I never really paid attention to much, coasting through most of my youth, I know I was considered intelligent, however I was quite cruel as well.
I wasn't cruel in the common sense, I was just so very sarcastic it was hurtful to some, of course I didn't either care or pay attention at the time. If I were to meet myself back then it would be a safe bet I would beat the piss out of my teenage self. Not out of hate mind you, just a little motivational therapy.
I don't think I was a "bad" person, I was just too busy drinking, partying, and chasing girls to really care about anything. Yeah girls are still my weakness, I am such a hopeless romantic, even now. They will probably be the death of me. Right now I feel differently than usual for one in particular. Strange this feeling, I can't really define it.
I seem to have bad luck with women, starting off wonderfully. Then slowly being taken advantage of and treated poorly. For the longest time I thought this was because I was too kind. I eventually decided to "try" to limit my kindness, even to drop my original code of Honor. I realize that this is a mistake. Luckily I only went on like this for a few weeks.
I understand now that it wasn't my codes, my kindness, I just wouldn't take my mind off the past. What I mean is that I would refuse to acknowledge change, their change, personal change we all go through over time. I would emotionally hold onto the original personality. I couldn't adapt to the new personality, since I was hung up on the old one. I would just simply think they were upset or stressed about something. I admit also I sometimes was afraid of losing them. Fear of loss I know really has no place in healthy relationship, usually I suppose it's just denial of the end. If you are truly connected, the thought of your significant other leaving, should probably not cross your mind, normally.

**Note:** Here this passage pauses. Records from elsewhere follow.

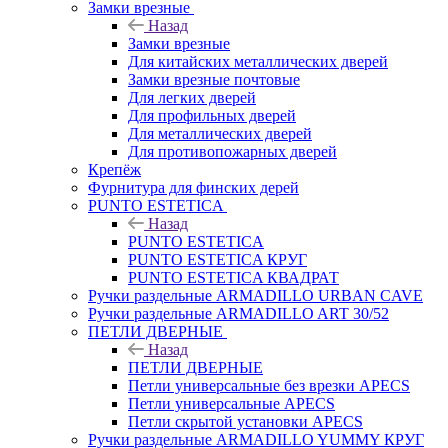
Замки врезные
Назад
Замки врезные
Для китайских металлических дверей
Замки врезные почтовые
Для легких дверей
Для профильных дверей
Для металлических дверей
Для противопожарных дверей
Крепёж
Фурнитура для финских дерей
PUNTO ESTETICA
Назад
PUNTO ESTETICA
PUNTO ESTETICA КРУГ
PUNTO ESTETICA КВАДРАТ
Ручки раздельные ARMADILLO URBAN CAVE
Ручки раздельные ARMADILLO ART 30/52
ПЕТЛИ ДВЕРНЫЕ
Назад
ПЕТЛИ ДВЕРНЫЕ
Петли универсальные без врезки APECS
Петли универсальные APECS
Петли скрытой установки APECS
Ручки раздельные ARMADILLO YUMMY КРУГ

Sometimes I would catch myself over analyzing each and every situation, which only made things worse and caused more strain.
Now I find myself free from my past worries and stresses, though not my desire. I think I desire stronger than ever. At least this time it's pure, everything seems simple to me now. I see no reason to analyze, everything in the world for the first time in memory seems strangely natural, no longer surreal. I am sure when I was a child I felt "natural". Unfortunately I can't remember anymore.
I remember key people and important events, not much else sadly. Mostly I remember the people I hurt. I would have to say that up until my mid-twenties, I probably didn't bring anyone any real happiness. I tried I think, but I was too young, too selfish, too uncaring, and too defensive. I am pretty confident I truly hated myself back then, I would say things like :the past is the past", though I never really believed my words. Upon reflection I would have to say I don't think I even cared about myself. I just accepted everything as it was with a masked indifference.
I would offer advice, try to guide, try to help people with their problems. I just never cared to do anything to fix, or help myself. I was a self loathing hypocrite.
All this was along time ago of course, all in my past. Since then I have worked on myself, I ended up a good person overtime I think, although I still had my self hatred.
I now find myself in a state of revelation, an awakening of sorts. I am unsure where it will lead me. I just know I have changed drastically over a very sort amount of time. Everything seems so new, I am seeing the world differently.
I feel a connection that never existed before. I feel like I am in touch with my inner self, only that I am still unfamiliar with it. Like a newly made friendship. It would be a terrible clich to say I was reborn, no it's more like I was daydreaming most my life, I am just beginning to focus on reality again. I have realized the point to life, isn't survival, it's being deep within it, to see it in all it's complexity.